◆ WHAT TO PRODUCE ◆
Return, in full, each line of the records below that contains the string "FedEx".

[[ TASK INPUTS, beginning ]]

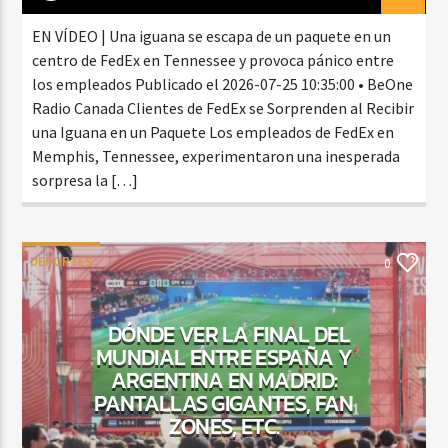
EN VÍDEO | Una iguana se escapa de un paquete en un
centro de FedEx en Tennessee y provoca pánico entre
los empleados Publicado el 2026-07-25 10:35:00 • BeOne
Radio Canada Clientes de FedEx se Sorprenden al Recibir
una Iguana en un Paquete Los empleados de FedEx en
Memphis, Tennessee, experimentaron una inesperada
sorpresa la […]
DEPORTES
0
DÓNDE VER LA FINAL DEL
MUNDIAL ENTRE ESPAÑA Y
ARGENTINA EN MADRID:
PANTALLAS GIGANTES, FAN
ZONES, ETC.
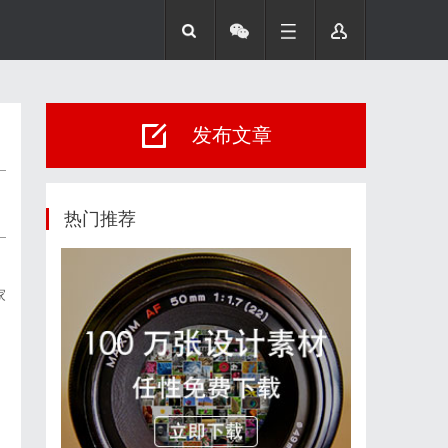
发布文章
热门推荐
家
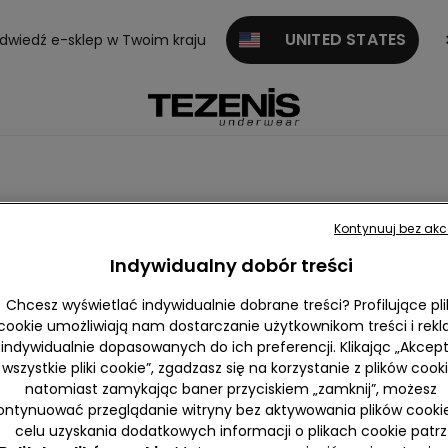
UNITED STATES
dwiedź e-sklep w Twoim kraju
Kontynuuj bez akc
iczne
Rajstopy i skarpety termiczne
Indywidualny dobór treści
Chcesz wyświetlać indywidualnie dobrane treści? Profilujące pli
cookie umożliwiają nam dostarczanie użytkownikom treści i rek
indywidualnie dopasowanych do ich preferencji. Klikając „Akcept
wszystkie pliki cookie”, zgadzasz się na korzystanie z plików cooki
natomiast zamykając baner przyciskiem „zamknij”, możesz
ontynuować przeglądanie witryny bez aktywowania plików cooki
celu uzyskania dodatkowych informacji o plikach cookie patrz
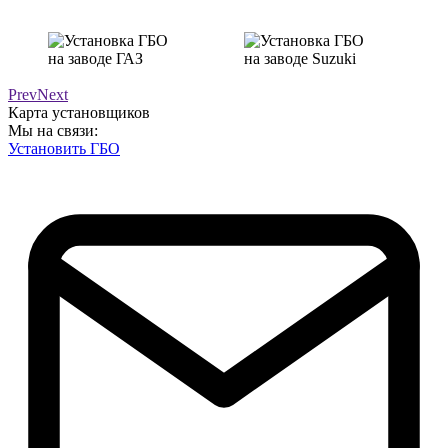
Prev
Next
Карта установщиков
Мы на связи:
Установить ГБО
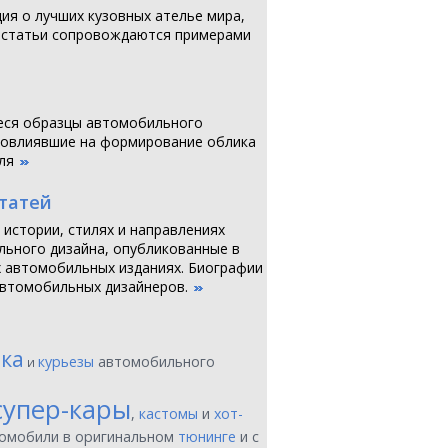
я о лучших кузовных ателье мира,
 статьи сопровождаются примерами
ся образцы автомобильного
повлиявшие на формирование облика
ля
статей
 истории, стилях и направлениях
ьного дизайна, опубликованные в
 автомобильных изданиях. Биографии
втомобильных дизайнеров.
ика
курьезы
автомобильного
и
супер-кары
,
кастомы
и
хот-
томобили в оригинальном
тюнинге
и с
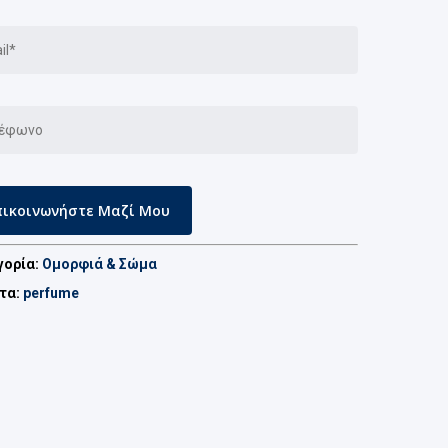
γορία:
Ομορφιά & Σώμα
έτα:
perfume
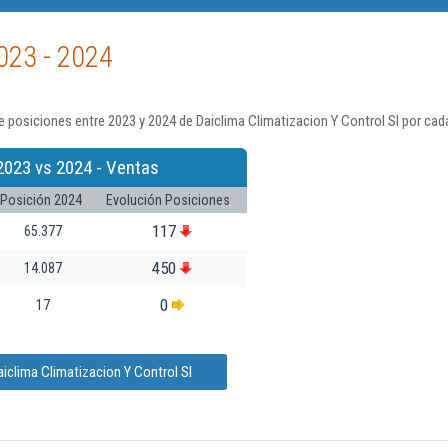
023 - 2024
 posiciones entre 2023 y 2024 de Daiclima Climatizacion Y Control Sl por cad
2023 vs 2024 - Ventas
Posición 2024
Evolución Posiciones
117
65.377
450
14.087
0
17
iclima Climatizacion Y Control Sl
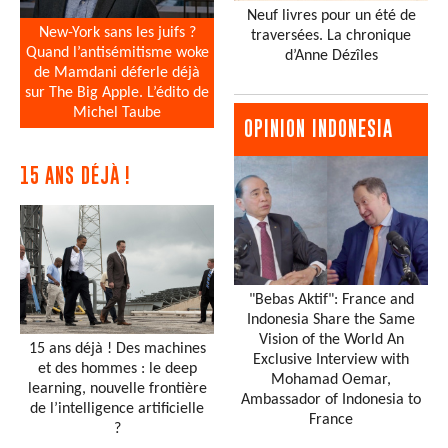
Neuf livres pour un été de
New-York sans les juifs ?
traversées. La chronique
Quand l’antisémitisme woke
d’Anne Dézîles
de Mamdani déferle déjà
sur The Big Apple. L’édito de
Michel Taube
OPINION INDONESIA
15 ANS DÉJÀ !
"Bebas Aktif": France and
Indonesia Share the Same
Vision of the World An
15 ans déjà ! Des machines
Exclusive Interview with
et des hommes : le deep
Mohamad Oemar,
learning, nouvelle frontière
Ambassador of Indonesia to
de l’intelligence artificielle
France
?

[[ TASK INPUTS, end ]]
[[ TASK INPUTS, beginning ]]

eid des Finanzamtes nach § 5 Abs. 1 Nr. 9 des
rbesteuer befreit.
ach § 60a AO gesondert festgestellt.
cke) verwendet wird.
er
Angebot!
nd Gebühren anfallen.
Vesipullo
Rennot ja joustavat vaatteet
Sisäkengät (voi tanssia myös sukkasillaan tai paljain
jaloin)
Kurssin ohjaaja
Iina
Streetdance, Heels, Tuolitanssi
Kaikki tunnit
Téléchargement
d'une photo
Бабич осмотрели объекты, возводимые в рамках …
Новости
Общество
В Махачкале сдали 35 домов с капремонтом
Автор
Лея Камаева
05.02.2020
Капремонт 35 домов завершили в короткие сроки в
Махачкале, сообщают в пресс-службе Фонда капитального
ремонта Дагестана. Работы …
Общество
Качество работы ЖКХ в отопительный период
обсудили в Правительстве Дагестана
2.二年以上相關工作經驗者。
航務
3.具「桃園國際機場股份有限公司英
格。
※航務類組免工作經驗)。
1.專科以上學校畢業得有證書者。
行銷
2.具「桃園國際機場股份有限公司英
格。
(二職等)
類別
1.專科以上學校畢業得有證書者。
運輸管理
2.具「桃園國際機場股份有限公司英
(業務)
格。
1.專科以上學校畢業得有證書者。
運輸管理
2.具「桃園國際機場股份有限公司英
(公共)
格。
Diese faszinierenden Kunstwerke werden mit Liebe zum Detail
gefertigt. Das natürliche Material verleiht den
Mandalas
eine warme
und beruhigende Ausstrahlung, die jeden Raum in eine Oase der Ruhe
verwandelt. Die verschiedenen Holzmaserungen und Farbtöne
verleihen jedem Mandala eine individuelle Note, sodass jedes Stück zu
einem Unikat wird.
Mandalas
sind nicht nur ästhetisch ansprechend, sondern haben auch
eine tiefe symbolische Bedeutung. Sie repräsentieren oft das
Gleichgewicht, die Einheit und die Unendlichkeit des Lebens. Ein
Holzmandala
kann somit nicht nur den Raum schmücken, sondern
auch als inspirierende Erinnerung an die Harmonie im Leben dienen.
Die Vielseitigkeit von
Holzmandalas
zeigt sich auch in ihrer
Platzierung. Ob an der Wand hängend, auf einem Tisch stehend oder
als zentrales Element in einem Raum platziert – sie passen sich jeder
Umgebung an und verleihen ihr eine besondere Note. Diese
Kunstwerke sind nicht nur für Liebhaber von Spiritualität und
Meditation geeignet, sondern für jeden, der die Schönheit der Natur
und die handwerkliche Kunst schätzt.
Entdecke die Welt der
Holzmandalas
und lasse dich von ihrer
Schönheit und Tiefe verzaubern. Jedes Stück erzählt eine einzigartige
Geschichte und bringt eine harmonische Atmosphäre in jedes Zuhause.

[[ TASK INPUTS, end ]]

◆ OUTPUT OF THE EXERCISE ◆
centro de FedEx en Tennessee y provoca pánico entre
Radio Canada Clientes de FedEx se Sorprenden al Recibir
una Iguana en un Paquete Los empleados de FedEx en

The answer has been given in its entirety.